Check search intent first
Before refreshing, Google your target keyword and look at the current top results. If the format or angle has shifted (e.g. listicle → guide, or informational → commercial), you may need a full rewrite — not just a refresh. This tool helps you identify that.
What to actually change
Update dates, statistics, tool names, and screenshots. Rewrite the intro to match current search intent. Add missing subtopics your competitors cover. Improve headings so each one answers a specific question. Add an FAQ section.

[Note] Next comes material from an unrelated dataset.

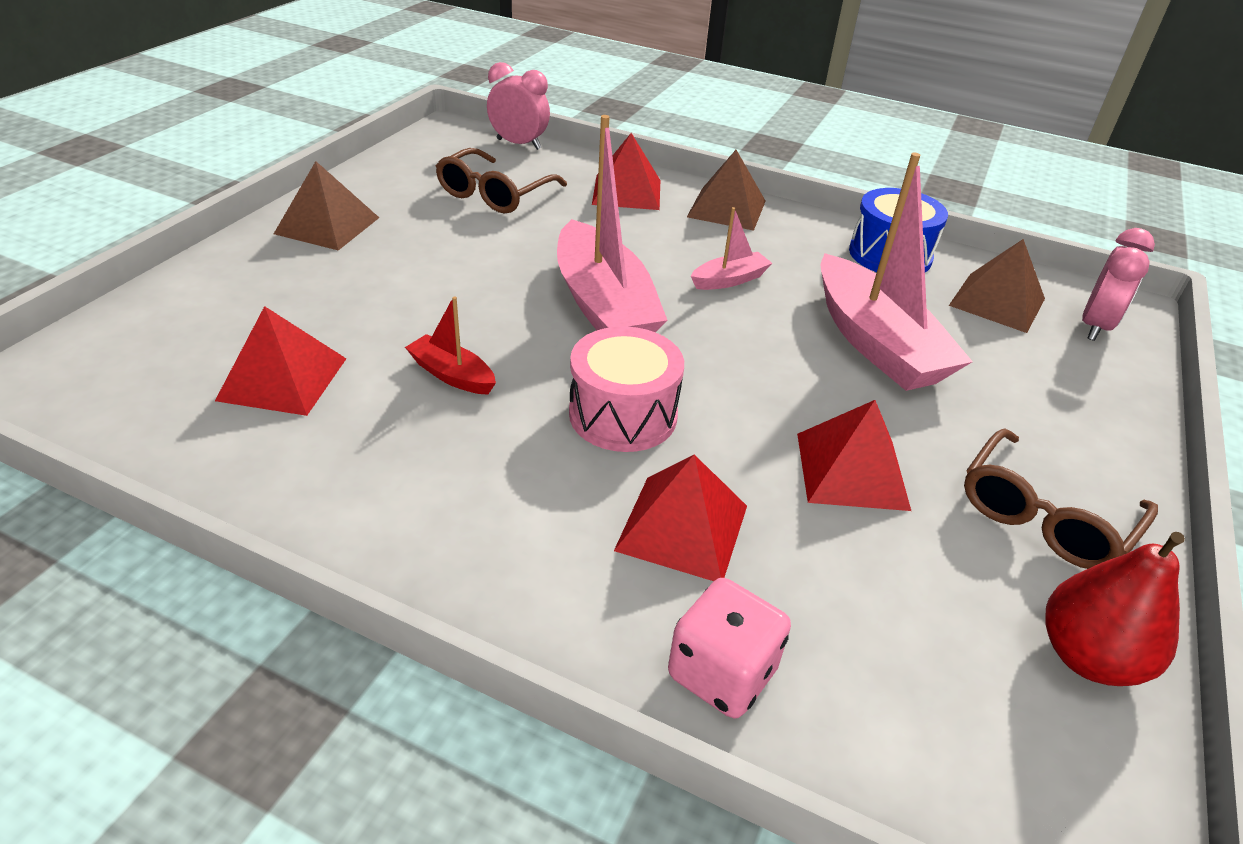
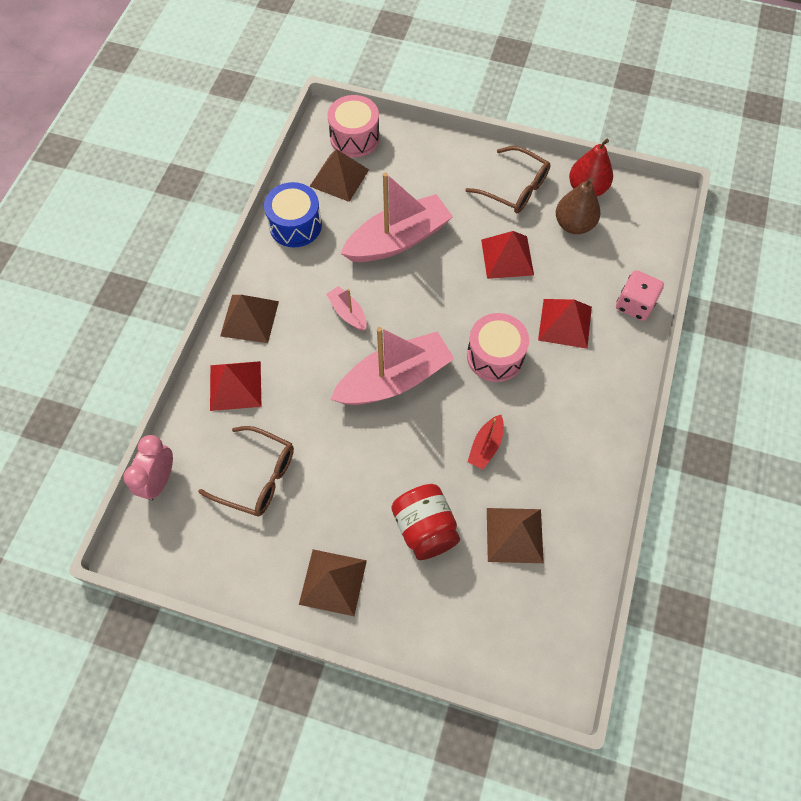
camera: 95 degrees left, 25 degrees up
red pyramid [215,306,346,416] -> brown pyramid [487,508,544,563]
pink clock [1082,228,1155,341] -> pink drum [327,95,380,157]
none -> red jar [391,484,460,560]
none -> brown pear [556,178,601,234]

Internal linking opportunity
A content refresh is the perfect time to add internal links to your newer content. This passes link equity to pages that need it and keeps readers on your site longer. Aim for 3–5 relevant internal links per refreshed post.
Update the publish date
After a substantial refresh, update the published date on the post. This signals freshness to Google and improves click-through rate in the SERP — users are more likely to click a result that shows a recent date. Only do this after meaningful content changes, not minor edits.
Measure the result
After publishing, wait 4–8 weeks before judging the result. Check Google Search Console for impressions and clicks on the target keyword. Track your ranking position weekly. Most refreshed posts see movement within 6–10 weeks if the changes were substantial.